Tunnel Vision and Blind Spots: What the Past Tells Us About the Present; Reflections on the Twentieth-Century History of American Librarianship
by Elizabeth Lieutenant
Wiegand, W. A. (1999). Tunnel vision and blind spots: What the past tells us about the present; reflections on the Twentieth-Century history of American librarianship. The Library Quarterly, 69(1), 1–32.
Wiegand chronicles the state of librarianship from the late nineteenth-century through the end of the twentieth-century, revealing the profession’s lack of comprehensive self-study and concern with its personal status and power over the outcomes of its position and practice. Due to this dearth in the LIS literature, Wiegand concludes that LIS lacks an understanding of its role and function in society, leaving it exposed to perpetuating past mistakes through its present actions and future plans. Wiegand calls on the profession to undertake comprehensive critical analyses of its past so it may overcome its historically weak and unjust practices, further understand the profession, the social environment in which it functions, assess the social outcomes it purportedly seeks to support, and move beyond the externally- and self-imposed limits on its practices.
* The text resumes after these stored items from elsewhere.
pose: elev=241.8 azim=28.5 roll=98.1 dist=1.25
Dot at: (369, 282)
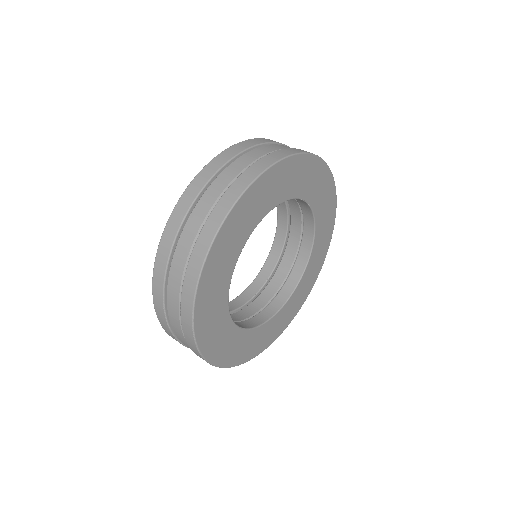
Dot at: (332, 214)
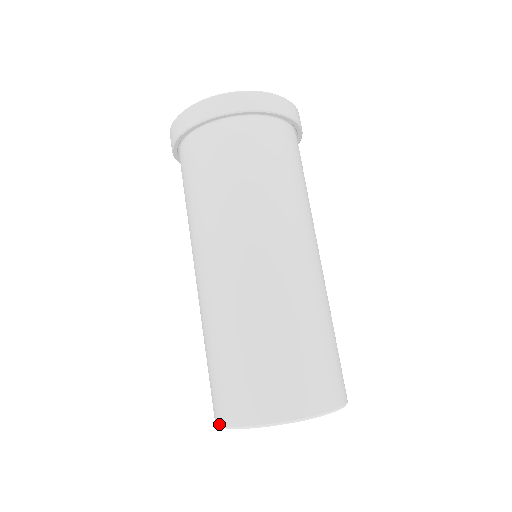
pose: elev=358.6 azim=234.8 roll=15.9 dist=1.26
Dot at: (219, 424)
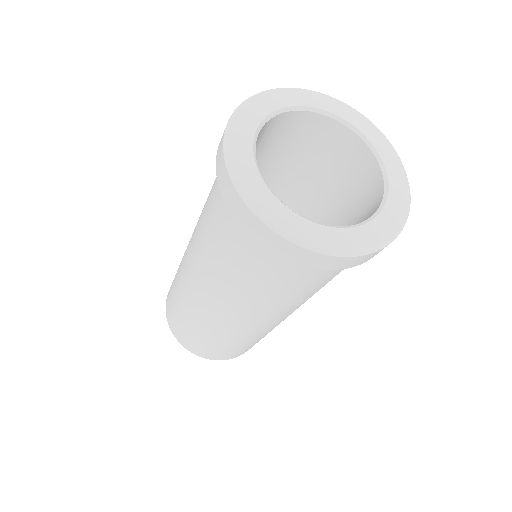
Dot at: (166, 317)
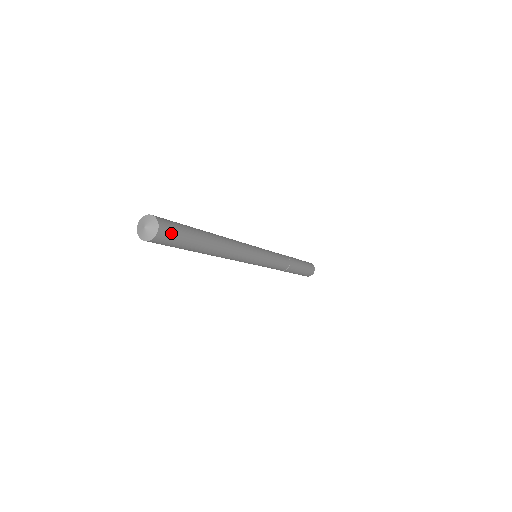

Wiegand’s question “How can the school and academic library communities possibly articulate policy and plan for their future without knowing what they have done well and poorly in the past?” reminded me of a brief exchange I had with someone over the summer (p. 23). I had scoffed at the generally outdated knowledge that is communicated in a particular environment that I share with this person, an environment that focuses its study on outdated technologies, systems, and practices, an environment where thoughts of what the future may hold and how we, as new professionals, can help shape that future are only considered if validated by the expert opinions of perceived professional authorities. In turn, I was cautioned that one requires a firm understanding of our past in order to assess the current state of our profession and build a new future that may succeed. While I agree with that perspective, I find that our study of librarianship reinforces the blind spots and tunnel vision that Wiegand discusses. We privilege reproduction and adoption over creation and adaptation.
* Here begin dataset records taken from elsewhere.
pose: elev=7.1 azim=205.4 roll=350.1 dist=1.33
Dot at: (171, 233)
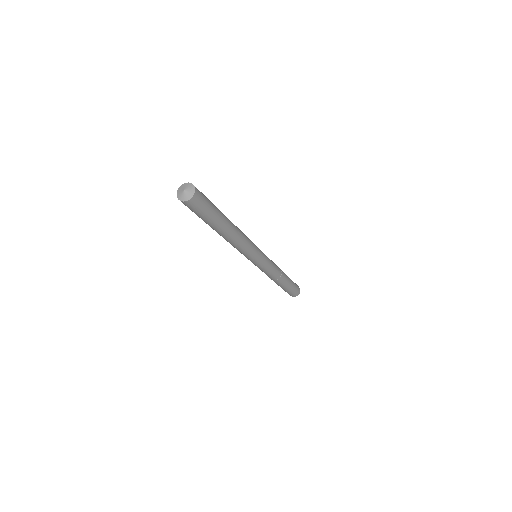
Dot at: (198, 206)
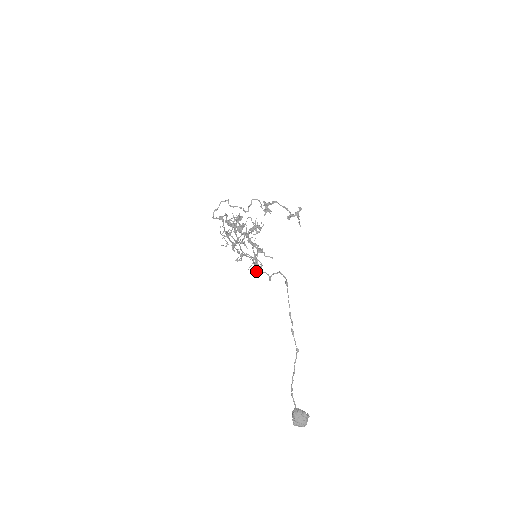
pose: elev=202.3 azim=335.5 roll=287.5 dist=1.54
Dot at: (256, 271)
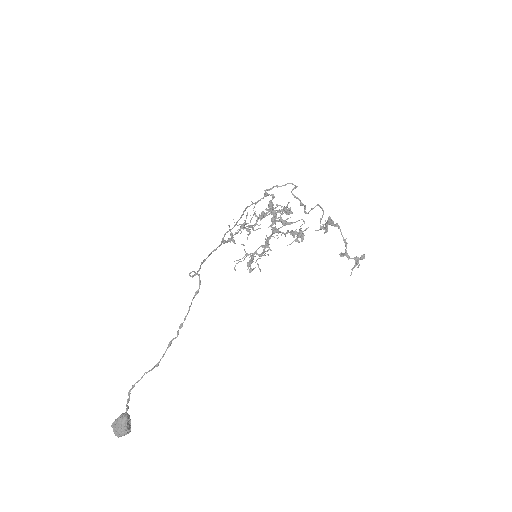
Dot at: (234, 267)
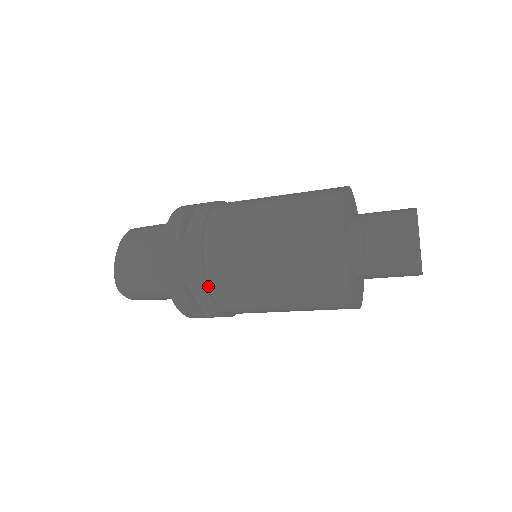
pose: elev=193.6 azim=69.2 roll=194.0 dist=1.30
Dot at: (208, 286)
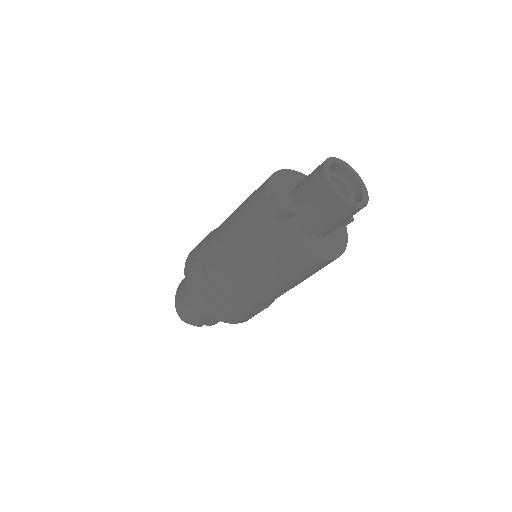
Dot at: (212, 285)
Although impassioned, Wiegand’s clarion call to the profession shows as level of desperation and defeatism. He acknowledges the impossibility of forming a prescribed set of practices that can be applied universally (both in location and time) to those elements of librarianship that are and should be locally determined by one’s particular organizational and social contexts, while also acknowledging the need for a comprehensive analysis of the role and impact of libraries in society. Yet this broad-based analysis has the potential to further tether us to the past and its “best practices,” thus continuing the cultural reproduction and assimilation to hegemonic forces that Wiegand finds so troubling. Critique is needed, yes, but with a profession seemly so reluctant to do so, this approach could do more harm than good.
Even when reviewing what broadly binds our profession together, our values, codes, credentials, and standards, remnants of the “gendered, class, age, occupational, ethnic, and homophobic blind spots marking so much of our past” still exist (p. 26). With so much of our profession static , its continued acquiescence to power and focus on “character, expertise, institution, and authority” being two prime examples, it’s no wonder that Wiegand seems pessimistic in our collective ability to overcome our past. It is an immense, but not insurmountable, task, one that can be accomplished through adaptation, not to the corporate and government interests that we have often aimed to appease, but by learning from our past successes and mistakes. As Wiegand concludes, there’s a need to resist this inculcation and socialization into a professional culture and practice that we, not just our profession but society itself, have such a limited understanding of.
Question for future exploration:
- How does our status as professionals perpetuate power imbalances between librarians and the communities they work with? Are these isolationist tendencies primarily a result of our professional status, a desire to emulate hegemonic forces, or homogeneity in the profession?